Entries provided:
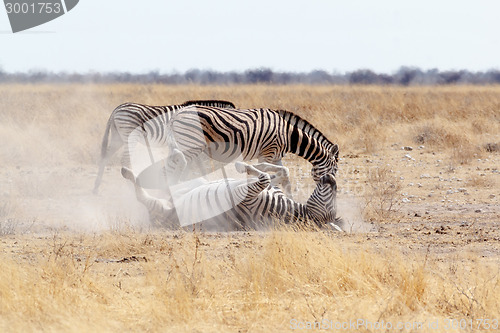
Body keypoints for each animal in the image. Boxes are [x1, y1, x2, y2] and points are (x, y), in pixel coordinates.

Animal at [92, 98, 236, 193]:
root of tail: (116, 109)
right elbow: (193, 164)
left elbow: (195, 164)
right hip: (129, 136)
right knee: (125, 160)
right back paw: (130, 188)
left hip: (118, 137)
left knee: (105, 157)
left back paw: (96, 187)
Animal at [120, 148, 344, 230]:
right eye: (333, 193)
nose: (330, 177)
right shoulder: (270, 189)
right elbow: (278, 173)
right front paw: (253, 166)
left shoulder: (249, 199)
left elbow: (263, 178)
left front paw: (242, 166)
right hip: (192, 184)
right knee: (175, 178)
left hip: (159, 207)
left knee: (142, 193)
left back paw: (127, 172)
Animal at [166, 105, 338, 196]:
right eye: (335, 169)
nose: (331, 188)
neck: (288, 135)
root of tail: (176, 114)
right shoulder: (267, 153)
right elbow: (271, 170)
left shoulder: (276, 157)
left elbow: (285, 177)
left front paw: (290, 198)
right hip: (190, 145)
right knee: (177, 167)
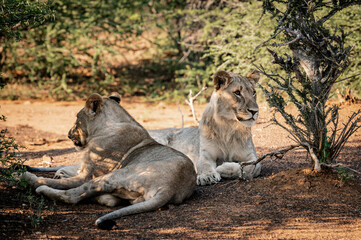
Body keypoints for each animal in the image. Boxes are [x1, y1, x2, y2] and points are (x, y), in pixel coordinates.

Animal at [16, 92, 195, 229]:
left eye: (77, 119)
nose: (68, 134)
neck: (109, 125)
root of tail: (170, 188)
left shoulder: (88, 175)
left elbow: (57, 181)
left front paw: (27, 176)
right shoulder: (86, 167)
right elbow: (68, 167)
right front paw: (58, 172)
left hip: (116, 174)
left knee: (73, 195)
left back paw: (38, 187)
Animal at [27, 69, 258, 186]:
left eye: (253, 92)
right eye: (237, 93)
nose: (255, 111)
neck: (230, 126)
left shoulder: (251, 156)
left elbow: (251, 167)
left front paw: (226, 169)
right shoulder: (205, 155)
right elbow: (205, 166)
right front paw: (209, 175)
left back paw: (63, 174)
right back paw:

Exercise prompt:
Give back all the data exactly, minus pictures.

Your response:
Body keypoints for each animal in the image. Boxes are [x1, y1, x2, y2] and points are (x, y), in pixel coordinates.

Animal at [92, 98, 236, 193]:
root of tail: (116, 109)
right elbow: (193, 164)
left elbow: (195, 164)
right hip: (129, 136)
right knee: (125, 160)
right back paw: (130, 188)
left hip: (118, 137)
left knee: (105, 157)
left back paw: (96, 187)
Animal at [120, 148, 344, 230]:
right eye: (333, 193)
nose: (330, 177)
right shoulder: (270, 189)
right elbow: (278, 173)
right front paw: (253, 166)
left shoulder: (249, 199)
left elbow: (263, 178)
left front paw: (242, 166)
right hip: (192, 184)
right knee: (175, 178)
left hip: (159, 207)
left knee: (142, 193)
left back paw: (127, 172)
Animal at [166, 105, 338, 196]:
right eye: (335, 169)
nose: (331, 188)
neck: (288, 135)
root of tail: (176, 114)
right shoulder: (267, 153)
right elbow: (271, 170)
left shoulder: (276, 157)
left elbow: (285, 177)
left front paw: (290, 198)
right hip: (190, 145)
right knee: (177, 167)
Body keypoints for each animal in the image. Boxes are [x1, y1, x2, y2] and points are (x, y), in pixel coordinates.

Animal at [16, 92, 195, 229]:
left eye: (77, 119)
nose: (68, 134)
neck: (109, 125)
root of tail: (170, 188)
left shoulder: (88, 175)
left elbow: (57, 181)
left front paw: (27, 176)
right shoulder: (86, 167)
right elbow: (68, 167)
right front paw: (58, 172)
left hip: (116, 174)
left knee: (73, 195)
left back paw: (38, 187)
Animal at [27, 69, 258, 186]:
left eye: (253, 92)
right eye: (237, 93)
nose: (255, 111)
neck: (230, 126)
left shoulder: (251, 156)
left elbow: (251, 167)
left front paw: (226, 169)
right shoulder: (205, 155)
right elbow: (205, 166)
right front paw: (209, 175)
left back paw: (63, 174)
right back paw:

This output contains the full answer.